**PROVIDED TEXT:**
+ + + + +
It is a good idea to restrict the completers used in prediction, because
they may be automatically invoked as you type.  The tt(_list) and
tt(_menu) completers should never be used with prediction.  The
tt(_approximate), tt(_correct), tt(_expand), and tt(_match) completers may
be used, but be aware that they may change characters anywhere in the word
behind the cursor, so you need to watch carefully that the result is what
you intended.
)
kindex(cursor, completion style)
item(tt(cursor))(
The tt(insert-and-predict) widget uses this style, in the context
`tt(:predict)', to decide where to place the cursor after completion has
been tried.  Values are:

startitem()
item(tt(complete))(
The cursor is left where it was when completion finished, but only if
it is after a character equal to the one just inserted by the user.  If 
it is after another character, this value is the same as `tt(key)'.
)
item(tt(key))(
The cursor is left
after the var(n)th occurrence of the character just inserted, where
var(n) is the number of times that character appeared in the word
before completion was attempted.  In short, this has the effect of
leaving the cursor after the character just typed even if the
completion code found out that no other characters need to be inserted 
at that position.
)
enditem()

Any other value for this style unconditionally leaves the cursor at the
position where the completion code left it.
)
kindex(list, widget style)
item(tt(list))(
When using the tt(incremental-complete-word) widget, this style says
if the matches should be listed on every key press (if they fit on the 
screen).  Use the context prefix `tt(:completion:incremental)'.

The tt(insert-and-predict) widget uses this style to decide if the
completion should be shown even if there is only one possible completion.
This is done if the value of this style is the string tt(always).  In this
case the context is `tt(:predict)' (em(not) `tt(:completion:predict)').
)
kindex(match, widget style)
item(tt(match))(
This style is used by tt(smart-insert-last-word) to provide a pattern
(using full tt(EXTENDED_GLOB) syntax) that matches an interesting word.
The context is the name of the widget to which tt(smart-insert-last-word)
is bound (see above).  The default behavior of tt(smart-insert-last-word)
is equivalent to:

example(zstyle :insert-last-word match '*[[:alpha:]/\\]*')
+ + + + +
**STORED DATA:**
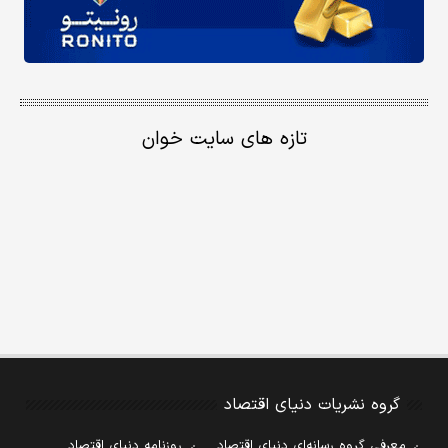
تازه های سایت خوان
گروه نشریات دنیای اقتصاد
معرفی گروه رسانه‌ای دنیای اقتصاد
روزنامه دنیای اقتصاد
+ + + + +
**TASK LIST:**
[1] According to the text on completion widget styles, which two completers should never be used with prediction?
[2] Write the next part of the text on completion widget styles, starting right after its last line.

**OUTPUTS FOR THE TASKS:**
[1] The _list and _menu completers.

[2]
However, you might want to include words that contain spaces:

example(zstyle :insert-last-word match '*[[:alpha:][:space:]/\\]*')

Or include numbers as long as the word is at least two characters long:

example(zstyle :insert-last-word match '*([[:digit:]]?|[[:alpha:]/\\])*')

The above example causes redirections like "2>" to be included.
)
kindex(prompt, widget style)
item(tt(prompt))(
The tt(incremental-complete-word) widget shows the value of this
style in the status line during incremental completion.  The string
value may contain any of the following substrings in the manner of
the tt(PS1) and other prompt parameters:

startitem()
item(tt(%c))(
Replaced by the name of the completer function that generated the
matches (without the leading underscore).
)
item(tt(%l))(
When the tt(list) style is set,
replaced by `tt(...)' if the list of matches is too long to fit on the
screen and with an empty string otherwise.  If the tt(list) style is
`false' or not set, `tt(%l)' is always removed.
)
item(tt(%n))(
Replaced by the number of matches generated.
)
item(tt(%s))(
Replaced by `tt(-no match-)', `tt(-no prefix-)', or an empty string
if there is no completion matching the word on the line, if the
matches have no common prefix different from the word on the line, or
if there is such a common prefix, respectively.
)
item(tt(%u))(
Replaced by the unambiguous part of all matches, if there
is any, and if it is different from the word on the line.
)
enditem()

Like `tt(break-keys)', this uses the `tt(:incremental)' context.
)
kindex(stop-keys, widget style)
item(tt(stop-keys))(
This style is used by the tt(incremental-complete-word) widget.  Its value
is treated similarly to the one for the tt(break-keys) style (and uses 
the same context: `tt(:incremental)').  However, in
this case all keys matching the pattern given as its value will stop
incremental completion and will then execute their usual function.
)
kindex(toggle, widget style)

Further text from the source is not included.